The time has come to talk to cultural anthropologist and sex therapist Madeleine Herzog. We hear her about the things that she is drawn to and her path to becoming a counsellor with focus on love, sex, and relationships.
How did you decide to become a counsellor?
Already in my first training as a Cultural Anthropologist I focused on relationships, concepts of love, belonging and connection. I was not only interested in these topics on a scientific level, it was also all I talked about with friends. Then, a few years ago when I felt stuck in my relationship and in my sexuality, I went to a couples and sex counsellor myself and was so amazed by how it changed my life. It helped me to understand myself, the relationships around me and the people I care about much more. It opened my eyes to so many things I was unconscious of before. I felt it made me a better human being. After all of this, the decision to become a counsellor myself felt very natural and easy.
What is your counselling philosophy?
I am drawn to so many philosophies and get inspired by many different theories, teachings and values. The most important principles to me, though, are authenticity and honesty on a foundation of love and compassion. Each relationship with a client is unique, I want to respect and nurture that relationship by being authentic and honest. In counselling that often means talking about uncomfortable truths, things we all are ashamed of or would like to keep under the rug. My understanding is that this only works in a healing, integrative way when it is based on understanding, love and compassion – for oneself and the other.
What is the most rewarding thing about your work?
To be there in a moment of understanding, integration, change and healing. When these moments happen it is as much of a surprise to the counsellor as it is to the client. They are unpredictable and can sometimes seem random but when they happen, the atmosphere changes and affects everyone in the room. It is so rewarding to be able to create a space for emotions to be felt, for people to get to know themselves on a deeper level and to see couples understanding their dynamics. The work feels very real and at the core of what we all think about when we lie awake at night.

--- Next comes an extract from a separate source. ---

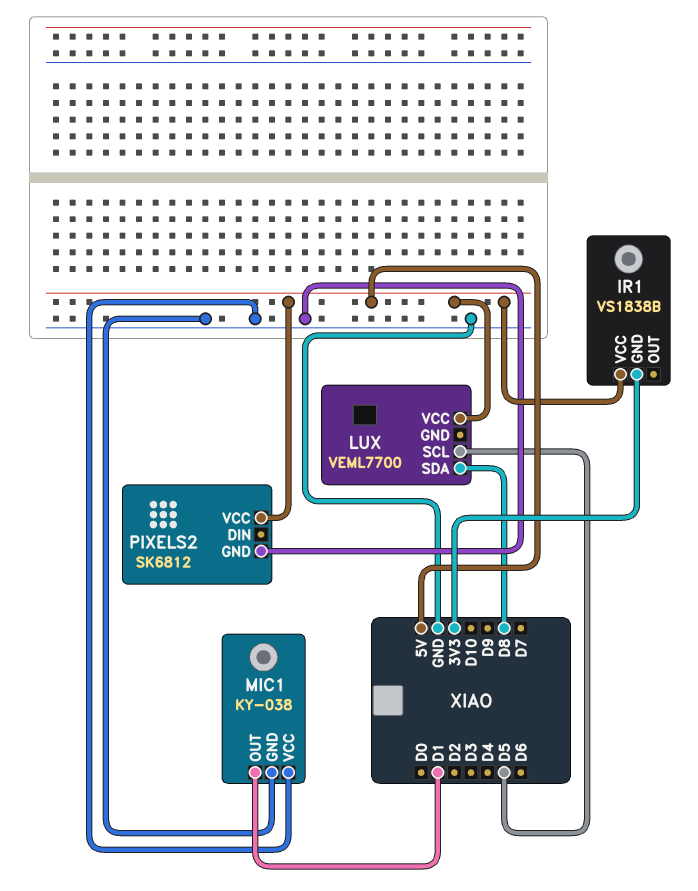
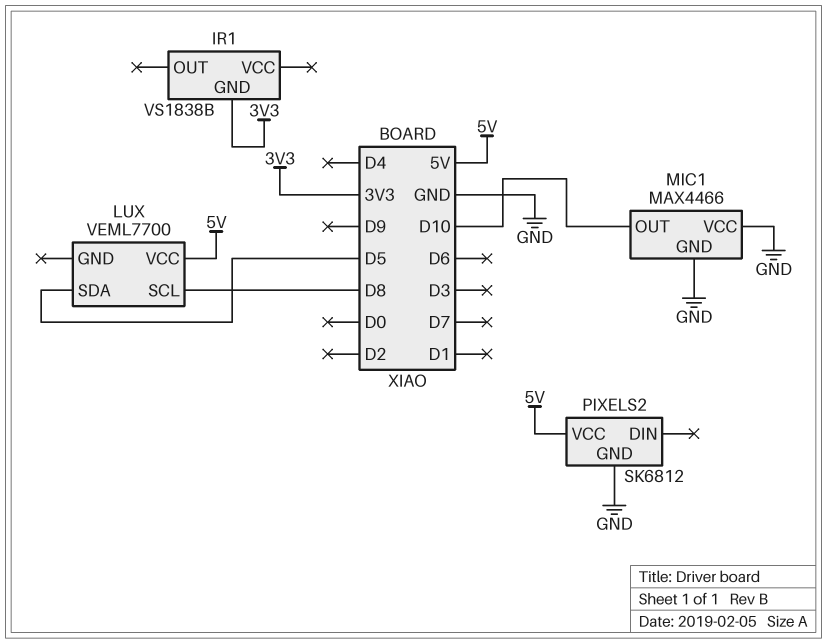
IR1 pin VCC: 5V -> none
LUX pin SCL: D5 -> D8
LUX pin SDA: D8 -> D5
MIC1: KY-038 -> MAX4466
MIC1 pin OUT: D1 -> D10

What is the most difficult and complicated?
Love, relationships and sex are all around us. These things affect me on a personal level too, so I have to be aware when I want to jump to conclusions or when I don’t distinguish between my own experience and what my clients tell me; I have to remain open-minded and always ask one question too many than one question too few. This is an ongoing task that can be difficult and complicated. Some days these things come easier, depending on what mood I am in, or what has happened earlier that morning or the day before. Therefore I am always checking in with myself and considering what I am bringing into the session that day, how I’m influenced by what is happening around me and the connection between me and my client.
What could I expect our first session together to be like? What happens in a typical session?
The first session is 30 minutes long and is for free, so that we can just get to know each other. I hear your story and you get a feeling for how I work. In all of my sessions but especially in the first one I ask a lot of questions and we talk about what is important to you in counselling, if you have any experience with counselling or therapy and how your life might look some time from now, once the counselling has had the effect you wish for. What happens in a typical session depends a lot on whether you are coming as an individual or a couple but it is mainly talking therapy.
How will I know if it’s time to end therapy with you or reduce session frequency?
The reduction of session frequency or the end of therapy can be difficult topics. I check in with my clients on a regular basis to find out how they feel about the progress of the counselling, if there is something else they need, if they would to try a new approach, see a further therapist or counsellor and their overall feeling. These topics are part of therapy, and they also offer a way to understand patterns around how we end relationships, what we are afraid of in those moments – and to practice ending things in a different way.
What advice would you share with therapy seekers to simplify their search?
Listen to your intuition. Good/ Succesful therapy comes down to whether or not you click with your counsellor or therapist, feel safe to express everything on your mind and have a relationship of trust and honesty. It can help to write down the things that are important to you, as well as your concerns, and take these notes to your first session so that you remember to bring them up because the situation can feel so overwhelming.